▶ _Records for the exercise_
------------------------------------
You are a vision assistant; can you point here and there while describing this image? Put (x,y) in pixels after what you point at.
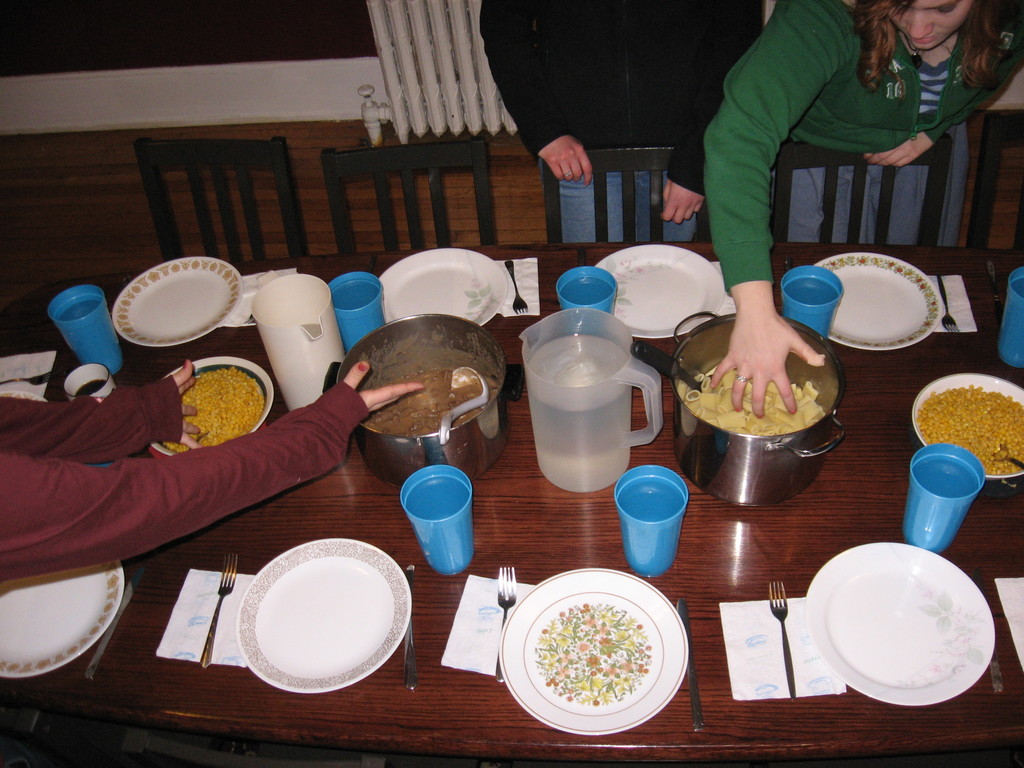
In this image I can see plates (381,621), napkins (203,620), forks (509,606), water jug (574,421), glasses (639,512) and food items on a table (736,512). 3 people (31,566) are standing and there are chairs (554,220).
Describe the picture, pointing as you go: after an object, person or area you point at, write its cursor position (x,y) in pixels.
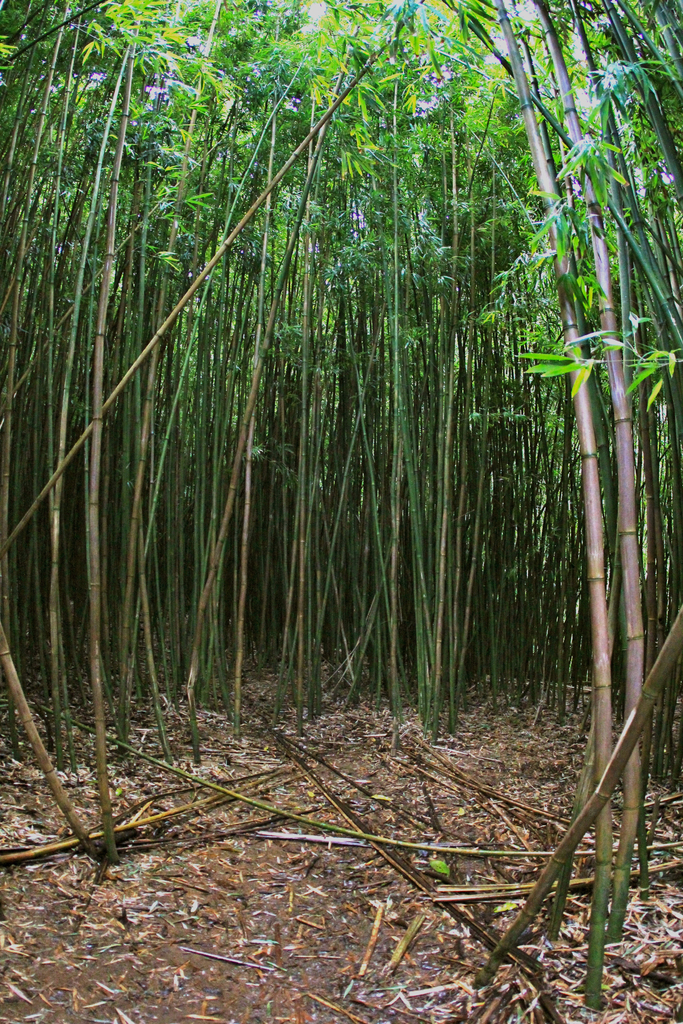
In this picture we can see many trees (292,457).
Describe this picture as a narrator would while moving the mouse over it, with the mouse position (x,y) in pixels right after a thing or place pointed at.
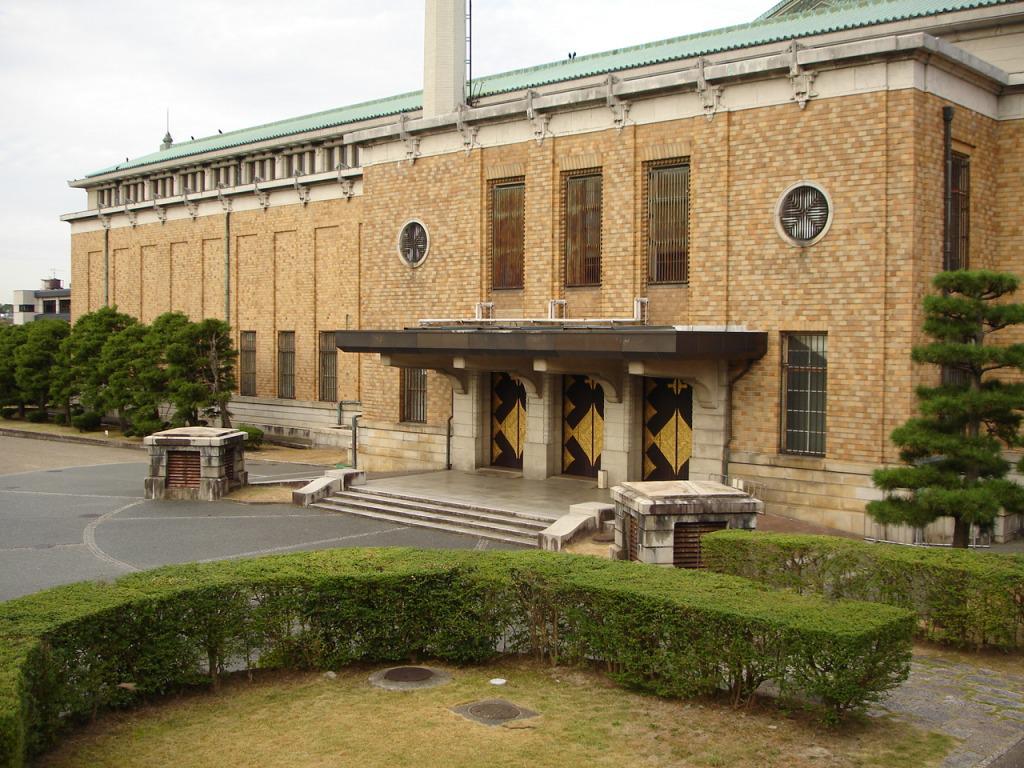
This image consists of a building (462,368) along with doors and window (796,445). At the top (164,45), there is sky (167,62). On the left (191,341) and right, there are trees (986,444). At the bottom (419,743), there is green grass (254,703). In the middle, we can see a road (56,488).
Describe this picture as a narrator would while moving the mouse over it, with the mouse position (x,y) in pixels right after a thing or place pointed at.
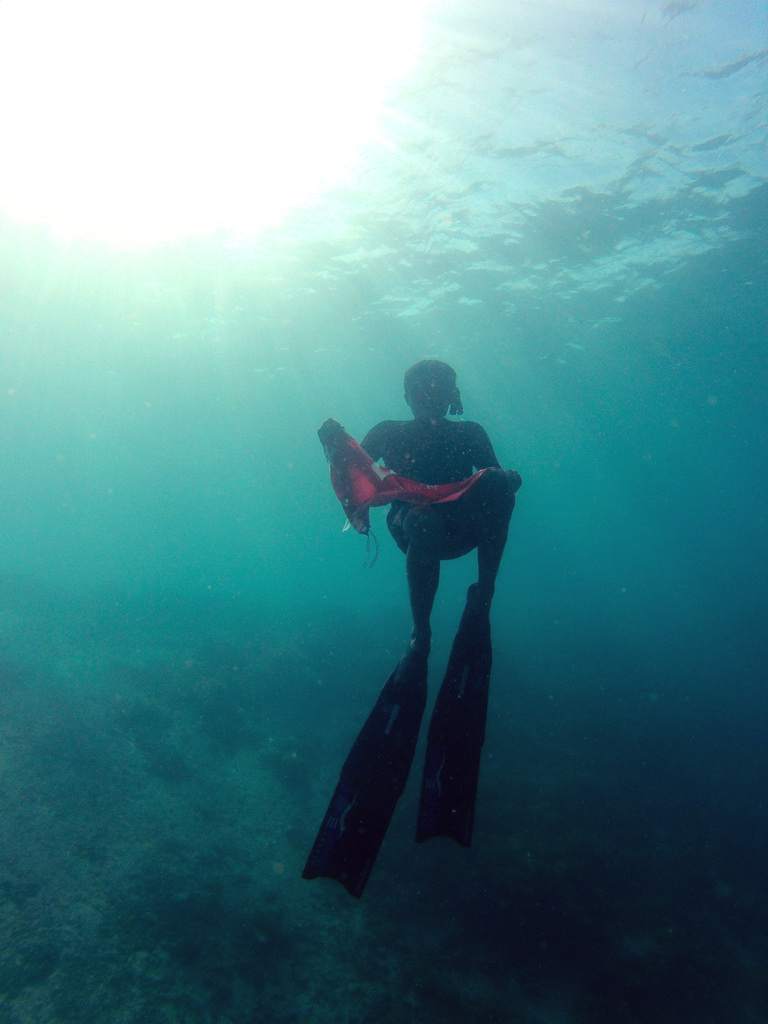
In this picture we can see a person (430,527) swimming in the water (231,743), we can see underwater environment (229,841) here.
------------------------------------
▶ _Task to complete_
Reproduce the data above word for word, but leave the images out.

▶ _Result of this exercise_
You are a vision assistant; can you point here and there while describing this image? Put (x,y) in pixels after what you point at.
In this image I can see plates (381,621), napkins (203,620), forks (509,606), water jug (574,421), glasses (639,512) and food items on a table (736,512). 3 people (31,566) are standing and there are chairs (554,220).
Describe the picture, pointing as you go: after an object, person or area you point at, write its cursor position (x,y) in pixels.
In this picture we can see many trees (292,457).
Describe this picture as a narrator would while moving the mouse over it, with the mouse position (x,y) in pixels right after a thing or place pointed at.
This image consists of a building (462,368) along with doors and window (796,445). At the top (164,45), there is sky (167,62). On the left (191,341) and right, there are trees (986,444). At the bottom (419,743), there is green grass (254,703). In the middle, we can see a road (56,488).
Describe this picture as a narrator would while moving the mouse over it, with the mouse position (x,y) in pixels right after a thing or place pointed at.
In this picture we can see a person (430,527) swimming in the water (231,743), we can see underwater environment (229,841) here.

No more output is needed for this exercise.